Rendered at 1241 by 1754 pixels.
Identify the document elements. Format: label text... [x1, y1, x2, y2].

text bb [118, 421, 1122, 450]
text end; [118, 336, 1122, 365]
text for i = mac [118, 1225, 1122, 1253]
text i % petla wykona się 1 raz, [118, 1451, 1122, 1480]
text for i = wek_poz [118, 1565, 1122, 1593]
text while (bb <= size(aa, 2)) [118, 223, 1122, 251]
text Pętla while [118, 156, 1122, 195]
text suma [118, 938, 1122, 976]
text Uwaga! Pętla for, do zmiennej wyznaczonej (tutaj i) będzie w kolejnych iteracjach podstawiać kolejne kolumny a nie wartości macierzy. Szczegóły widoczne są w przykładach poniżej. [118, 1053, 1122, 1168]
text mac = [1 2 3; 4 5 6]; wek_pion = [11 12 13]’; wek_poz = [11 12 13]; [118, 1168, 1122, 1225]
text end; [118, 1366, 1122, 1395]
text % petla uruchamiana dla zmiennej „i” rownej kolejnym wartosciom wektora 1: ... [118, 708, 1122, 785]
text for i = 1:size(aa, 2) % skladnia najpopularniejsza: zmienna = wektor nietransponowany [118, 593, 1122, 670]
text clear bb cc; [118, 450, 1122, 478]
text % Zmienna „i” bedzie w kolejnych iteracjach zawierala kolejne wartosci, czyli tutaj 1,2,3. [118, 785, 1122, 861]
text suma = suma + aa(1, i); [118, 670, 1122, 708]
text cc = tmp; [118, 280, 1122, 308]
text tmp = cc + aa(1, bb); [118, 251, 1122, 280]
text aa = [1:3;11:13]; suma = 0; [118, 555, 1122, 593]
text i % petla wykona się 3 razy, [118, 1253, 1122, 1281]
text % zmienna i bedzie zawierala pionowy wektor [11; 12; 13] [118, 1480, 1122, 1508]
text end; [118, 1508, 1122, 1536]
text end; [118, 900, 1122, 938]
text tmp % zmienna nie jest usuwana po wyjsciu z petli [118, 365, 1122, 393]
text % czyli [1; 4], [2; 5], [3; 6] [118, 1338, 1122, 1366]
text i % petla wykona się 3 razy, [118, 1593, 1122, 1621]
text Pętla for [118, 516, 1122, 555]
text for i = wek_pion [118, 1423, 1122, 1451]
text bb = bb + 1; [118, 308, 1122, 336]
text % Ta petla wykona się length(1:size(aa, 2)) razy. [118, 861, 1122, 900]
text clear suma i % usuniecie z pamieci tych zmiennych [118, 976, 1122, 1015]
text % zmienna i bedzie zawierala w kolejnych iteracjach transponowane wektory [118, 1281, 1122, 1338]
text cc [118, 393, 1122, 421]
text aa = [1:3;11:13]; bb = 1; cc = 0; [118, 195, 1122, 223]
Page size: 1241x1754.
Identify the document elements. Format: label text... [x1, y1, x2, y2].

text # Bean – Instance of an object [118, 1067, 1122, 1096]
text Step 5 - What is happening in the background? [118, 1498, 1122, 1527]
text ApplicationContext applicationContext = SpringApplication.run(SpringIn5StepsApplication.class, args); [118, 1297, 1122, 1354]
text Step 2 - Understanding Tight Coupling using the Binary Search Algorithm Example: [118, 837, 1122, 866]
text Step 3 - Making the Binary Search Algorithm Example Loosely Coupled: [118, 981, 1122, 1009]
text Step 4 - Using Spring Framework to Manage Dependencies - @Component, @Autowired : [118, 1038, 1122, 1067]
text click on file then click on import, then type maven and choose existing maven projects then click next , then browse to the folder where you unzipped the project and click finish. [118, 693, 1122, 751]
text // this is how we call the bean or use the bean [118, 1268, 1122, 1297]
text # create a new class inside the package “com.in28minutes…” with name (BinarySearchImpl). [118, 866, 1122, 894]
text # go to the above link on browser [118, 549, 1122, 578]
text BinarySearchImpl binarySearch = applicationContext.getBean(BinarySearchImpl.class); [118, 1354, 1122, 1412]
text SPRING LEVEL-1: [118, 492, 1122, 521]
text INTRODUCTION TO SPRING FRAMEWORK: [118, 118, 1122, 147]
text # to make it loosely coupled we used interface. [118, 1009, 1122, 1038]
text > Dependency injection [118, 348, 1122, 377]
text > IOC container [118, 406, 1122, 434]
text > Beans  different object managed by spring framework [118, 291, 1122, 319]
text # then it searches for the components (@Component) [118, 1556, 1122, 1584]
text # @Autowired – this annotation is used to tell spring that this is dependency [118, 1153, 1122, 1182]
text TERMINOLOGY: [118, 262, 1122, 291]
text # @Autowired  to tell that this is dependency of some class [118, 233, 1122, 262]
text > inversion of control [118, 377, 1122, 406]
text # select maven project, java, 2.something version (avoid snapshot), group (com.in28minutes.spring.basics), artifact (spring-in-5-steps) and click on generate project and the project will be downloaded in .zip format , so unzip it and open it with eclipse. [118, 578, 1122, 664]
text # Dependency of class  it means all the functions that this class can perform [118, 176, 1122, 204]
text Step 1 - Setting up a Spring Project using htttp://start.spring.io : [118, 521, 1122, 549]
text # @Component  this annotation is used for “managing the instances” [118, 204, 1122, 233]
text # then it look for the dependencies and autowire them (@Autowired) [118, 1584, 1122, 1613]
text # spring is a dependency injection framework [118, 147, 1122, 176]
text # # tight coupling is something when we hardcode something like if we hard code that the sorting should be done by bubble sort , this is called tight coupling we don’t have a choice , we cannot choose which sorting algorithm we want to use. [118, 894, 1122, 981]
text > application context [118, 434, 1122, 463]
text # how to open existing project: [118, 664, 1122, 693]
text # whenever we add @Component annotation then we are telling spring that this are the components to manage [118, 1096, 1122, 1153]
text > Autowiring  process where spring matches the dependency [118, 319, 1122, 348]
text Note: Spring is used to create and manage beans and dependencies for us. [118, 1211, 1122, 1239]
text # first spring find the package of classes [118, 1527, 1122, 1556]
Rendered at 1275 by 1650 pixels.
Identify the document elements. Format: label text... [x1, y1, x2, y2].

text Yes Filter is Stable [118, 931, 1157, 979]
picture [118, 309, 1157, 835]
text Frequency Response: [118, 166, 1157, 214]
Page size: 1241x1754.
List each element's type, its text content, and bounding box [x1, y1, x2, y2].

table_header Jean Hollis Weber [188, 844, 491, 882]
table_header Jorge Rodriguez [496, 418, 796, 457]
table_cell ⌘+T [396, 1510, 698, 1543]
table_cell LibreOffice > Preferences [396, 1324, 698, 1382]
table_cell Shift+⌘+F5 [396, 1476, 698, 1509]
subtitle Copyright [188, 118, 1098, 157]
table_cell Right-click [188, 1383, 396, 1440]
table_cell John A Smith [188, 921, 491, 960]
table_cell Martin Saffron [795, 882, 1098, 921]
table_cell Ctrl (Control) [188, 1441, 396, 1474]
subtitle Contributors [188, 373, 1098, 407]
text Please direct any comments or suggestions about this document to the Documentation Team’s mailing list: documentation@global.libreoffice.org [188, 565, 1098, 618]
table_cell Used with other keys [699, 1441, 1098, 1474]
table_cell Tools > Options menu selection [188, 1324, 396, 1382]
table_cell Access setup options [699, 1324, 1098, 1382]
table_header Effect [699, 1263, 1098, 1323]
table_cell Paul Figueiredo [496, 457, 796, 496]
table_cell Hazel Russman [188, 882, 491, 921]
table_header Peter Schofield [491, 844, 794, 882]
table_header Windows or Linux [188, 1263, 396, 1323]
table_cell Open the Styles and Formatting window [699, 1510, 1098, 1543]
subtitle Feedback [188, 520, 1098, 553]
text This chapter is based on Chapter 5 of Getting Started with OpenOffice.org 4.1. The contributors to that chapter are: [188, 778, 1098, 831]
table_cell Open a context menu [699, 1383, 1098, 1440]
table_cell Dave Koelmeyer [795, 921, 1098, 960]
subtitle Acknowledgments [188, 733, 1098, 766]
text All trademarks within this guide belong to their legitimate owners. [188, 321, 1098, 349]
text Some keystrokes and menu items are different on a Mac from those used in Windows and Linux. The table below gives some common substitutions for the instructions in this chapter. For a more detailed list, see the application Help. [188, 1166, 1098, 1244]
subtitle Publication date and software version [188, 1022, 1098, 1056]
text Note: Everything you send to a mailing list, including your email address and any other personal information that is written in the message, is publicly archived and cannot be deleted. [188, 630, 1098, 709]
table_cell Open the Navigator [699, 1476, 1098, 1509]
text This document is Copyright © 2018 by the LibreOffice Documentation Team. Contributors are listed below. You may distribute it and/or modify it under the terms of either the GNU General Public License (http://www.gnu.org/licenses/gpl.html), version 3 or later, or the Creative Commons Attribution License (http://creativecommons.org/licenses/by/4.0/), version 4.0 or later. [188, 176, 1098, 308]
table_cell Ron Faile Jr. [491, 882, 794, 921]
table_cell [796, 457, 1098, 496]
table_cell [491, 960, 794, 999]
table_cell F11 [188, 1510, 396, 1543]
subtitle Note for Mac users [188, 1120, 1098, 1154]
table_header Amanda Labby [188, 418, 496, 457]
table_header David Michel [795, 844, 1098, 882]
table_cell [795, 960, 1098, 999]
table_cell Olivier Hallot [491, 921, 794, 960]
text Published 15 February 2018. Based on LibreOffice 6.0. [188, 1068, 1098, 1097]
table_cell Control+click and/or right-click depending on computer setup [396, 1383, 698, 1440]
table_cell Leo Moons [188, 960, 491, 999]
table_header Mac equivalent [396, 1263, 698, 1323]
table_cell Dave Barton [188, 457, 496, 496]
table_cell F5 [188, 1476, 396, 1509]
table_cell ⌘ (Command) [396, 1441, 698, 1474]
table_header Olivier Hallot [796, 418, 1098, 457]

• • • • •

## [Prompt]
Write out the rows from the one containing "table_header Jean Hollis" through the one containing "subtitle Copyright [188, 118, 1098, 157]", including both.

## [Result for this exercise]
table_header Jean Hollis Weber [188, 844, 491, 882]
table_header Jorge Rodriguez [496, 418, 796, 457]
table_cell ⌘+T [396, 1510, 698, 1543]
table_cell LibreOffice > Preferences [396, 1324, 698, 1382]
table_cell Shift+⌘+F5 [396, 1476, 698, 1509]
subtitle Copyright [188, 118, 1098, 157]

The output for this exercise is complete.